● **WORK REQUEST**: Retype the data below in full, keeping every character as it is.

[[ RECORD SET, beginning ]]

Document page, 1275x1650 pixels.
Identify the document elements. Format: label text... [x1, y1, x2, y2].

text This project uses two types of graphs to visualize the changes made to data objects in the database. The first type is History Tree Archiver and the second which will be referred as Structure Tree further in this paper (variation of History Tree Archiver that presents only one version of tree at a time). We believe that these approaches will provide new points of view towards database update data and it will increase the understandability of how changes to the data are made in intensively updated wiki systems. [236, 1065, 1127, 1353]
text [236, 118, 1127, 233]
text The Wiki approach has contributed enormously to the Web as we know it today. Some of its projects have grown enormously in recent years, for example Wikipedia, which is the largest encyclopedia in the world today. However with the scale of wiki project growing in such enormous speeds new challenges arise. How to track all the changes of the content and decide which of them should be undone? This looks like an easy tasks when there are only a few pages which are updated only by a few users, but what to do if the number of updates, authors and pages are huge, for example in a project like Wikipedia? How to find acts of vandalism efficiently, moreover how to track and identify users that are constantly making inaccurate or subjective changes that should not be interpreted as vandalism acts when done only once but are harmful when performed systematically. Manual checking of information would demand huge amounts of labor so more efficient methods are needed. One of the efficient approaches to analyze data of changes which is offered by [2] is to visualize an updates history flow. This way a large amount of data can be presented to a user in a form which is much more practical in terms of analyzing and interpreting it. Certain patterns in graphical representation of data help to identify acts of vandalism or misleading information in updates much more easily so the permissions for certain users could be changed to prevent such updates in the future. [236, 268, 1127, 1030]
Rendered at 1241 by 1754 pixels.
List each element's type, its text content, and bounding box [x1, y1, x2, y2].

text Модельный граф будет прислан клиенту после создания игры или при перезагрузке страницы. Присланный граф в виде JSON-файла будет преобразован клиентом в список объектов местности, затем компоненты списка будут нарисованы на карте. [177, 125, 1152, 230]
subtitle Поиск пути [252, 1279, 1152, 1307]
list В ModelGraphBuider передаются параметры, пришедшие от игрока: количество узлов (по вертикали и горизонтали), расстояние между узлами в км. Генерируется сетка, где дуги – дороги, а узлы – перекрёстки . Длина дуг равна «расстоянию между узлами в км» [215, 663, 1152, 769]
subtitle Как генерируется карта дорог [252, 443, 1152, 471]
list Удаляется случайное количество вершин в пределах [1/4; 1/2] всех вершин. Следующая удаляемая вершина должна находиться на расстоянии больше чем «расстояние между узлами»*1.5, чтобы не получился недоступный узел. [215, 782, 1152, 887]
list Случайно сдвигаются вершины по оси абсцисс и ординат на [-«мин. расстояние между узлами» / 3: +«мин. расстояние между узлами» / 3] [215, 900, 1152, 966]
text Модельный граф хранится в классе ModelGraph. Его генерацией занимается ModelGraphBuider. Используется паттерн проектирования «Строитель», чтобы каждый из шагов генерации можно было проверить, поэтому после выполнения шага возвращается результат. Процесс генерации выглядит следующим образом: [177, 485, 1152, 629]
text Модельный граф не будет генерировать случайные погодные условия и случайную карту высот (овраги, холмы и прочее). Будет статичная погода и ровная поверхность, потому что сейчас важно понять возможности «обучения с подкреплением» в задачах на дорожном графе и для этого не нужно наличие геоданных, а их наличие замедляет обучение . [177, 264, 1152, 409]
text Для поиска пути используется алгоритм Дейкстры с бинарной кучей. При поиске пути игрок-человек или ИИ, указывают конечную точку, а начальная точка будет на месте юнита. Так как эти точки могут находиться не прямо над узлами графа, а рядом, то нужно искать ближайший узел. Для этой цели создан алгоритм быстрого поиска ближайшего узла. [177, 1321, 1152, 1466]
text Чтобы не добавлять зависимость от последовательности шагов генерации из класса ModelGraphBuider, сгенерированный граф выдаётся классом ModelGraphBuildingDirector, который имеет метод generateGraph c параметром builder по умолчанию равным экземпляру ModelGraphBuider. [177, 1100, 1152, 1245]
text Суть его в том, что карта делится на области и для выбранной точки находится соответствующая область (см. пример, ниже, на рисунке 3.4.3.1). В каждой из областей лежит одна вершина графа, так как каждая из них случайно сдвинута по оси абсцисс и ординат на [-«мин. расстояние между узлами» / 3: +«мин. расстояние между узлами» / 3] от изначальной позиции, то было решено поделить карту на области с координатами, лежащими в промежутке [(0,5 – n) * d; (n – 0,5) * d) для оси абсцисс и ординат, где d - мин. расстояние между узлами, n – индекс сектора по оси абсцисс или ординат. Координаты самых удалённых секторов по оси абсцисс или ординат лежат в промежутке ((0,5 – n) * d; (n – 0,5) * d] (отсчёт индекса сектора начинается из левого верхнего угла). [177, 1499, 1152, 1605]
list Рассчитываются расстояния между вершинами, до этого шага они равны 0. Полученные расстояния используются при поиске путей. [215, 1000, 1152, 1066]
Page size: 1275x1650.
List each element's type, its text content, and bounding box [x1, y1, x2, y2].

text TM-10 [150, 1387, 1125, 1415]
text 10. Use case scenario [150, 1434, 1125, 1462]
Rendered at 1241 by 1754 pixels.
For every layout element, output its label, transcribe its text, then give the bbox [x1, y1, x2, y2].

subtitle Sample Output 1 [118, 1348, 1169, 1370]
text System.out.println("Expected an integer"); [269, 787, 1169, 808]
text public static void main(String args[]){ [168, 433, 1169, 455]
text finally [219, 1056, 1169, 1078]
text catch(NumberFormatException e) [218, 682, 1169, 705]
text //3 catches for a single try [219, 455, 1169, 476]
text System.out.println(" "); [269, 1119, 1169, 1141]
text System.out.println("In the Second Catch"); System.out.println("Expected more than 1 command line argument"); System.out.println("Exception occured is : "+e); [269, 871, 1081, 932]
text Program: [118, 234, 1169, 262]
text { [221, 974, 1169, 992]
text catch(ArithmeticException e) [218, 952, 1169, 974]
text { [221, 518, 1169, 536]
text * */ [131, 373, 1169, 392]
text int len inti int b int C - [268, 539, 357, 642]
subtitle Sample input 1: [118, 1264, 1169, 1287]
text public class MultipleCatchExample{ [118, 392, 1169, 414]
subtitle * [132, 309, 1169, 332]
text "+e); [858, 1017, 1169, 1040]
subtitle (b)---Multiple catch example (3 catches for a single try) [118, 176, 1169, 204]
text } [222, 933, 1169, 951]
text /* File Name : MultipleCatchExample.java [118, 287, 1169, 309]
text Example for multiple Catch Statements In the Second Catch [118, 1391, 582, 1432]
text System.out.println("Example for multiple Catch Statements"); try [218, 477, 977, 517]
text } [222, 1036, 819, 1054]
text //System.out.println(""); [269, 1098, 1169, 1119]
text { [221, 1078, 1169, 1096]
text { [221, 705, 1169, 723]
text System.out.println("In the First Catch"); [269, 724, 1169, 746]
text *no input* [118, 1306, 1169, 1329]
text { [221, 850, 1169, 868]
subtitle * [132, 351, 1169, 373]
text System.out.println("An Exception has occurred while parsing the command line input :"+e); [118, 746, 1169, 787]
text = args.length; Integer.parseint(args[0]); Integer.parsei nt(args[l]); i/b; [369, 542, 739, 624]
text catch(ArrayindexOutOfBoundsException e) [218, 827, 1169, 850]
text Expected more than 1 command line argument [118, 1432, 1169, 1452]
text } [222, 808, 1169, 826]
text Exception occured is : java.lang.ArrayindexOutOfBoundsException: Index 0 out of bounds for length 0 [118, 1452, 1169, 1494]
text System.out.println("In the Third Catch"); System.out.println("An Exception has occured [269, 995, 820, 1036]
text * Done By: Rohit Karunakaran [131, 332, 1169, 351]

[[ RECORD SET, end ]]

● **SOLUTION TO THIS PROBLEM**:
Document page, 1275x1650 pixels.
Identify the document elements. Format: label text... [x1, y1, x2, y2].

text This project uses two types of graphs to visualize the changes made to data objects in the database. The first type is History Tree Archiver and the second which will be referred as Structure Tree further in this paper (variation of History Tree Archiver that presents only one version of tree at a time). We believe that these approaches will provide new points of view towards database update data and it will increase the understandability of how changes to the data are made in intensively updated wiki systems. [236, 1065, 1127, 1353]
text [236, 118, 1127, 233]
text The Wiki approach has contributed enormously to the Web as we know it today. Some of its projects have grown enormously in recent years, for example Wikipedia, which is the largest encyclopedia in the world today. However with the scale of wiki project growing in such enormous speeds new challenges arise. How to track all the changes of the content and decide which of them should be undone? This looks like an easy tasks when there are only a few pages which are updated only by a few users, but what to do if the number of updates, authors and pages are huge, for example in a project like Wikipedia? How to find acts of vandalism efficiently, moreover how to track and identify users that are constantly making inaccurate or subjective changes that should not be interpreted as vandalism acts when done only once but are harmful when performed systematically. Manual checking of information would demand huge amounts of labor so more efficient methods are needed. One of the efficient approaches to analyze data of changes which is offered by [2] is to visualize an updates history flow. This way a large amount of data can be presented to a user in a form which is much more practical in terms of analyzing and interpreting it. Certain patterns in graphical representation of data help to identify acts of vandalism or misleading information in updates much more easily so the permissions for certain users could be changed to prevent such updates in the future. [236, 268, 1127, 1030]
Rendered at 1241 by 1754 pixels.
List each element's type, its text content, and bounding box [x1, y1, x2, y2].

text Модельный граф будет прислан клиенту после создания игры или при перезагрузке страницы. Присланный граф в виде JSON-файла будет преобразован клиентом в список объектов местности, затем компоненты списка будут нарисованы на карте. [177, 125, 1152, 230]
subtitle Поиск пути [252, 1279, 1152, 1307]
list В ModelGraphBuider передаются параметры, пришедшие от игрока: количество узлов (по вертикали и горизонтали), расстояние между узлами в км. Генерируется сетка, где дуги – дороги, а узлы – перекрёстки . Длина дуг равна «расстоянию между узлами в км» [215, 663, 1152, 769]
subtitle Как генерируется карта дорог [252, 443, 1152, 471]
list Удаляется случайное количество вершин в пределах [1/4; 1/2] всех вершин. Следующая удаляемая вершина должна находиться на расстоянии больше чем «расстояние между узлами»*1.5, чтобы не получился недоступный узел. [215, 782, 1152, 887]
list Случайно сдвигаются вершины по оси абсцисс и ординат на [-«мин. расстояние между узлами» / 3: +«мин. расстояние между узлами» / 3] [215, 900, 1152, 966]
text Модельный граф хранится в классе ModelGraph. Его генерацией занимается ModelGraphBuider. Используется паттерн проектирования «Строитель», чтобы каждый из шагов генерации можно было проверить, поэтому после выполнения шага возвращается результат. Процесс генерации выглядит следующим образом: [177, 485, 1152, 629]
text Модельный граф не будет генерировать случайные погодные условия и случайную карту высот (овраги, холмы и прочее). Будет статичная погода и ровная поверхность, потому что сейчас важно понять возможности «обучения с подкреплением» в задачах на дорожном графе и для этого не нужно наличие геоданных, а их наличие замедляет обучение . [177, 264, 1152, 409]
text Для поиска пути используется алгоритм Дейкстры с бинарной кучей. При поиске пути игрок-человек или ИИ, указывают конечную точку, а начальная точка будет на месте юнита. Так как эти точки могут находиться не прямо над узлами графа, а рядом, то нужно искать ближайший узел. Для этой цели создан алгоритм быстрого поиска ближайшего узла. [177, 1321, 1152, 1466]
text Чтобы не добавлять зависимость от последовательности шагов генерации из класса ModelGraphBuider, сгенерированный граф выдаётся классом ModelGraphBuildingDirector, который имеет метод generateGraph c параметром builder по умолчанию равным экземпляру ModelGraphBuider. [177, 1100, 1152, 1245]
text Суть его в том, что карта делится на области и для выбранной точки находится соответствующая область (см. пример, ниже, на рисунке 3.4.3.1). В каждой из областей лежит одна вершина графа, так как каждая из них случайно сдвинута по оси абсцисс и ординат на [-«мин. расстояние между узлами» / 3: +«мин. расстояние между узлами» / 3] от изначальной позиции, то было решено поделить карту на области с координатами, лежащими в промежутке [(0,5 – n) * d; (n – 0,5) * d) для оси абсцисс и ординат, где d - мин. расстояние между узлами, n – индекс сектора по оси абсцисс или ординат. Координаты самых удалённых секторов по оси абсцисс или ординат лежат в промежутке ((0,5 – n) * d; (n – 0,5) * d] (отсчёт индекса сектора начинается из левого верхнего угла). [177, 1499, 1152, 1605]
list Рассчитываются расстояния между вершинами, до этого шага они равны 0. Полученные расстояния используются при поиске путей. [215, 1000, 1152, 1066]
Page size: 1275x1650.
List each element's type, its text content, and bounding box [x1, y1, x2, y2].

text TM-10 [150, 1387, 1125, 1415]
text 10. Use case scenario [150, 1434, 1125, 1462]
Rendered at 1241 by 1754 pixels.
For every layout element, output its label, transcribe its text, then give the bbox [x1, y1, x2, y2].

subtitle Sample Output 1 [118, 1348, 1169, 1370]
text System.out.println("Expected an integer"); [269, 787, 1169, 808]
text public static void main(String args[]){ [168, 433, 1169, 455]
text finally [219, 1056, 1169, 1078]
text catch(NumberFormatException e) [218, 682, 1169, 705]
text //3 catches for a single try [219, 455, 1169, 476]
text System.out.println(" "); [269, 1119, 1169, 1141]
text System.out.println("In the Second Catch"); System.out.println("Expected more than 1 command line argument"); System.out.println("Exception occured is : "+e); [269, 871, 1081, 932]
text Program: [118, 234, 1169, 262]
text { [221, 974, 1169, 992]
text catch(ArithmeticException e) [218, 952, 1169, 974]
text { [221, 518, 1169, 536]
text * */ [131, 373, 1169, 392]
text int len inti int b int C - [268, 539, 357, 642]
subtitle Sample input 1: [118, 1264, 1169, 1287]
text public class MultipleCatchExample{ [118, 392, 1169, 414]
subtitle * [132, 309, 1169, 332]
text "+e); [858, 1017, 1169, 1040]
subtitle (b)---Multiple catch example (3 catches for a single try) [118, 176, 1169, 204]
text } [222, 933, 1169, 951]
text /* File Name : MultipleCatchExample.java [118, 287, 1169, 309]
text Example for multiple Catch Statements In the Second Catch [118, 1391, 582, 1432]
text System.out.println("Example for multiple Catch Statements"); try [218, 477, 977, 517]
text } [222, 1036, 819, 1054]
text //System.out.println(""); [269, 1098, 1169, 1119]
text { [221, 1078, 1169, 1096]
text { [221, 705, 1169, 723]
text System.out.println("In the First Catch"); [269, 724, 1169, 746]
text *no input* [118, 1306, 1169, 1329]
text { [221, 850, 1169, 868]
subtitle * [132, 351, 1169, 373]
text System.out.println("An Exception has occurred while parsing the command line input :"+e); [118, 746, 1169, 787]
text = args.length; Integer.parseint(args[0]); Integer.parsei nt(args[l]); i/b; [369, 542, 739, 624]
text catch(ArrayindexOutOfBoundsException e) [218, 827, 1169, 850]
text Expected more than 1 command line argument [118, 1432, 1169, 1452]
text } [222, 808, 1169, 826]
text Exception occured is : java.lang.ArrayindexOutOfBoundsException: Index 0 out of bounds for length 0 [118, 1452, 1169, 1494]
text System.out.println("In the Third Catch"); System.out.println("An Exception has occured [269, 995, 820, 1036]
text * Done By: Rohit Karunakaran [131, 332, 1169, 351]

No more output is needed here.